BCG is taken up by bovine monocyte-derived DCs resulting in increased the expression of MHC class II, CD40 and CD80 and production of the Th1 polarising cytokine IL-12. Monocyte-derived DCs were cultured for 3 days and infected with FITC-labelled BCG (MOI 5) for 42 h. FACS plots from one representative animal (A) illustrate the percentage uptake of BCG-FITC by uninfected DCs (blue histogram) and BCG-infected DCs (pink histogram). Gates were set using uninfected DCs. Pooled data from four calves (A) illustrate the average percentage uptake of BCG-FITC ± SD by uninfected DCs (lighter bar) and BCG-infected DCs (darker bar). Uninfected and BCG-infected DCs were labelled with mAbs for MHC class II, CD40 and CD80 and analysed by flow cytometry. FACS plots from one representative animal show the expression of MHC class II (B), CD40 (C) and CD80 (D) by uninfected (blue histograms) and BCG-infected DCs (pink histograms). Positive cells were identified based on FMO controls (green histograms). Pooled data from four calves indicates the average MFI ± SD of MHC class II (B), CD40 (C) and CD80 (D) expression by uninfected (lighter bars) and BCG-infected DCs (darker bars). Supernatants were retrieved from uninfected and BCG-infected DCs and assayed for IL-12 production by ELISA. Pooled data from five calves represent the average levels ± SD of IL-12 BU/mL produced by uninfected (lighter bars) and BCG-infected DCs (darker bars) (E). Data were normally distributed (p > 0.05) and significance between uninfected and BCG-infected DCs was assessed using a 2-sample t test. p < 0.05*, p < 0.001***.

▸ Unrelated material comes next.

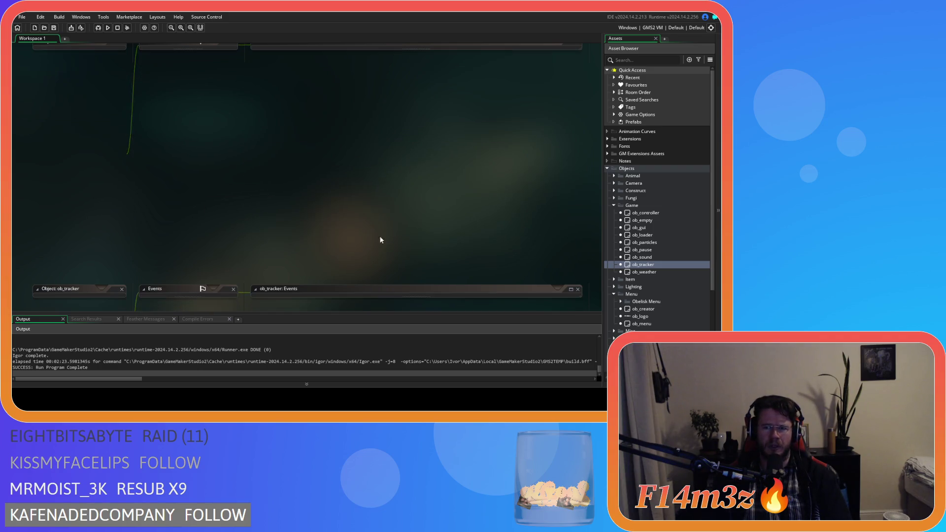
Collapse the Menu and Game object folders and rebuild and run the game with F5.
click(614, 294)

CD25 expression by bovine CD2− NK cells was significantly increased following co-culture with autologous BCG-infected DCs
In vitro co-cultures between BCG-infected DCs and autologous NK cells were established to assess the interaction between NK cells and DCs in the context of BCG. CD25 was used to assess the activation status of NK cells after in vitro co-culture with BCG-infected DCs. CD25 expression, as represented by the mean fluorescence intensity (MFI), was low when NK cells were cultured with media, with BCG and with uninfected DCs (Figure 2B). During co-culture with BCG-infected DCs, NK cell expression of CD25 was significantly increased compared with NK cells cultured with media (p = 0.009), with BCG (p = 0.009) or with uninfected DCs (p = 0.012). NK cells supplemented with IL-12 and IL-18 (positive control), had a high expression of CD25 (Figure 2B). In addition to enhanced CD25 expression (as assessed by MFI) a similar significant increase in the percentage of CD25+ NK cells present after culture with BCG-infected DCs was evident compared with the percentage of CD25+ NK cells present after culture of NK cells with media (p = 0.005), with BCG (p = 0.004) and with uninfected DCs (p = 0.034) (Figure 2C). To determine if the observed activation of NK cells in response to co-culture with BCG-infected DCs (Figures 2A–C) was attributed to a particular subset of bovine NK cells, the expression of CD25 by CD2+ and CD2− subsets of NK cells was assessed. Expression was compared following culture of NK cells with media, BCG, uninfected DCs, BCG-infected DCs or when stimulated with IL-12 and IL-18. CD25 expression did not significantly differ between CD2+ and CD2− subsets when NK cells were cultured with media, BCG, uninfected DCs or with IL-12 and IL-18. However, after culture with BCG-infected DCs, CD2− NK cells had a significantly higher expression of CD25 than CD2+ NK cells (p = 0.017) reflecting preferential activation of CD2− NK cells (Figure 2D).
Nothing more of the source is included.